Jednak z perspektywy finału dnia widać, iż sesja miała w sobie więcej z konsolidacji niż nowej fali zakupów. Przez większą część dnia obrót był niski a aktywność rynku i zmiany cen skłaniały raczej do oczekiwania na zakończenie dnia niż do aktywnej rozgrywki.
Naprawdę piątek był prostym przedłużeniem konsolidacji, która zdominowała drugą połowę udanego tygodnia i dopiero w końcówce impuls wzrostowy z rynku walutowego, na którym eurodolar pomaszerował w rejon 1,3150, pozwolił zakończyć dzień czymś więcej niż kosmetyczną zmianą WIG20. Samo bardzo dobre zamknięcie nie powinno przesłonić faktu, iż mimo wykreślenia nowych rekordów od środy rynek znajdował się w konsolidacji, dla której punktem odniesienia jest pokonany wcześniej poziom 2500 pkt. Kluczem do ocen tygodnia jest fakt, iż żadna z prób podaży nie skończyła się zepchnięciem WIG20 pod psychologiczną barierę. Dzięki temu w finałowe sesje roku rynek wchodzi z sygnałem, iż gracze są skłonni trzymać akcje zamiast realizować zyski.

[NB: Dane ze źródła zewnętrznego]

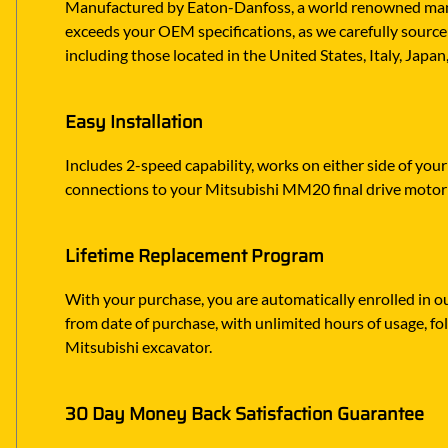
Manufactured by Eaton-Danfoss, a world renowned manufa
exceeds your OEM specifications, as we carefully source 
including those located in the United States, Italy, Japa
Easy Installation
Includes 2-speed capability, works on either side of your
connections to your Mitsubishi MM20 final drive motor
Lifetime Replacement Program
With your purchase, you are automatically enrolled in ou
from date of purchase, with unlimited hours of usage, f
Mitsubishi excavator.
30 Day Money Back Satisfaction Guarantee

W takim scenariuszu dzisiejsza zwyżka WIG20 o 0,7 procent – z czego większość to finałowe kilkadziesiąt minut i zawsze mało wiarygodny fixing – jest o tyle ważna, iż oddala indeks od pokonanych wcześniej oporów w rejonach 2452 i 2424 pkt., które przez długi czas były punktem granicznym trendu bocznego.

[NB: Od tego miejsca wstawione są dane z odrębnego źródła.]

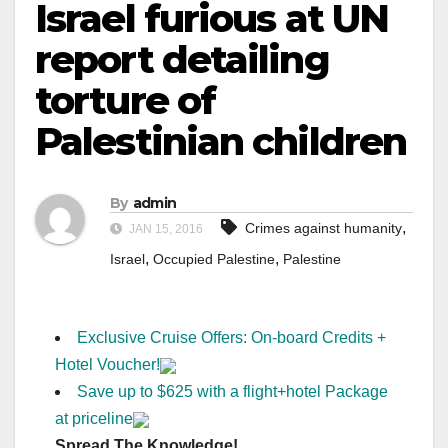
Israel furious at UN
report detailing
torture of
Palestinian children
By
admin
,
Crimes against humanity
JAN 15, 2016
,
,
Israel
Occupied Palestine
Palestine
Exclusive Cruise Offers: On-board Credits +
Hotel Voucher!
Save up to $625 with a flight+hotel Package
at priceline
Spread The Knowledge!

Obserwowane umocnienie w skali tygodnia o 3,5 procent i tendencja wzrostowa wymusza na graczach kupowanie korekt oraz czekanie na wyższe poziomy mimo lokalnych sygnałów nadmiernego optymizmu i lokalnego wykupienia rynku. W bliskim terminie zakończony tydzień jest kolejnym sygnałem, iż indeksy i wiele spółek mają potencjał do zakończenia roku kreśląc maksimach trendów i tylko niepewność związana z tzw. klifem fiskalnym w USA nie pozwala z pewnością twierdzić, iż GPW zakończy rok fajerwerkiem optymizmu.